The Faculty of Pharmacy is trialing the health service
Mandatory health services for health students came into effect at the start of the 2018 academic year. At UM, this program to promote primary prevention* among priority groups applies to students in medicine, pharmacy, midwifery, and dentistry. Here is an update on its implementation at the Faculty of Pharmacy.
"When young people talk to other young people, trust and dialogue are more easily established. The same should be true when it comes to preventing health risks," explains Laurence Vian, who is convinced of the educational value of the health service. Since September, the dean of the Faculty of Pharmacy and professor of toxicology has been overseeing the implementation of this complex system within the department. "The health service came into effect almost immediately after its creation, without any associated resources. The faculty's teachers are committed to making its implementation a success. Nevertheless, questions remain, such as compensation for students who will travel to the region to spread a message of prevention for three days in 2019 and then for three weeks in subsequent years, " she recently confided.
Primary prevention
To address inequalities in access to health information, the 90 fifth-year pharmacy students will work with communities that are distant from the university and most vulnerable—particularly young people—to prevent health risks. "Faced with the health problems presented by their patients at their counters in the future, future pharmacists will need to convey primary prevention messages. They will need to simplify their knowledge to ensure that their messages are understood by all audiences," explains Laurence Vian, who sees the health service as an excellent methodological exercise.
Concrete actions
"Our fifth-year students have the necessary background to carry out simple addiction prevention activities. Equipped with fun and educational kits, they benefited from the pedagogical advice of teachers from the Faculty of Education, who trained them over a short period of time to acquire an educational approach," explains the dean of the faculty. For the first year of the health service's deployment, students from the Faculty of Pharmacy will spend two or three days working with classes from first to twelfth grade in schools in the Gard, Aude, and Hérault departments. Their mandatory sessions will last 45 minutes and will be conducted in pairs in split classes of no more than 12 students in the presence of the school's health representative. These are optimal conditions for addressing a major health issue: protecting children, adolescents, and young adults from the risk of addiction and its devastating effects, as they continue to be the primary victims among the French population in 2019.

Fun and educational kits on addiction were provided to students (question-and-answer cards, board games) to help them carry out their primary prevention activities.
* Primary prevention includes measures designed to reduce the incidence of a disease, reduce the number of new cases, or delay the onset of the first symptoms.
The health service as seen by...
Hélène Fenet, professor of public health, responsible for the administrative and educational organization of the health service
"The health service is a great opportunity for pharmacy students to develop their health education skills for more appropriate primary prevention. This project was developed in consultation with the Regional Health Agency and the local education authority, which identified the topics to be developed in schools. Our students carried out activities related to their university studies, including in the areas of addiction (tobacco, alcohol, hard drugs, screen time, and cyber addiction) and nutrition."
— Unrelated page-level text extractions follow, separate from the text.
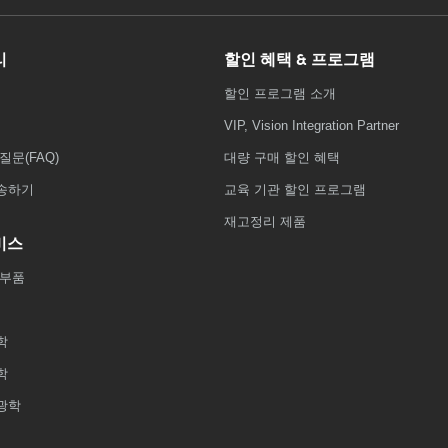
리
할인 혜택 & 프로그램
할인 프로그램 소개
VIP, Vision Integration Partner
질문(FAQ)
대량 구매 할인 혜택
송하기
교육 기관 할인 프로그램
재고정리 제품
비스
 부품
학
학
광학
Hajar Hadjseyd, fifth-year pharmacy student
Assigned to Gaston Darboux High School in Nîmes to perform my health service, I will be working to raise awareness among 10th, 11th, and 12th grade students about the risks of screen addiction. I will start by asking them what addiction means to them, so that I can build on that and provide them with essential educational information about the real and little-known risks of regular and prolonged use of various screens."
The faculty in figures
- 2,971 students
- 356 master's students
- 110 undergraduate students
- 756 students in PACES
- 100 students in hearing aid technology
- 72 students studying oenology
Provide training on flu vaccination
To improve vaccination coverage and reduce the number of annual deaths from seasonal flu, the Occitanie region was chosen in 2018 as a pilot region for trialing flu vaccination by community pharmacists. At the end of the summer, the Faculty of Pharmacy set up a continuing education course on "flu vaccination," at the initiative of professors Jacqueline Azay-Milhau, Agnès Muller, and Gilberte Marti-Mestres.
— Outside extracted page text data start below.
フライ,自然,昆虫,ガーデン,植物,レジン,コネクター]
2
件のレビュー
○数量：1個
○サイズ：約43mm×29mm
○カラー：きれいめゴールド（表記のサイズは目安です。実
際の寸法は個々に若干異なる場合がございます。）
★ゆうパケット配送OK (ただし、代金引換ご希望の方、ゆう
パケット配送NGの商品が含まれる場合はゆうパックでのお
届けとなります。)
Aimed at licensed and assistant pharmacists, this one-day training course was delivered by faculty teachers in partnership with doctors and nurses fromthe Bouisson-Bertrand Institute. Fifth-year pharmacy students also benefit from this training as part of their curriculum, with the support of the Regional Health Agency and the Order of Pharmacists. The success of this experiment should lead to the extension of flu vaccination in pharmacies to the rest of France in the coming months.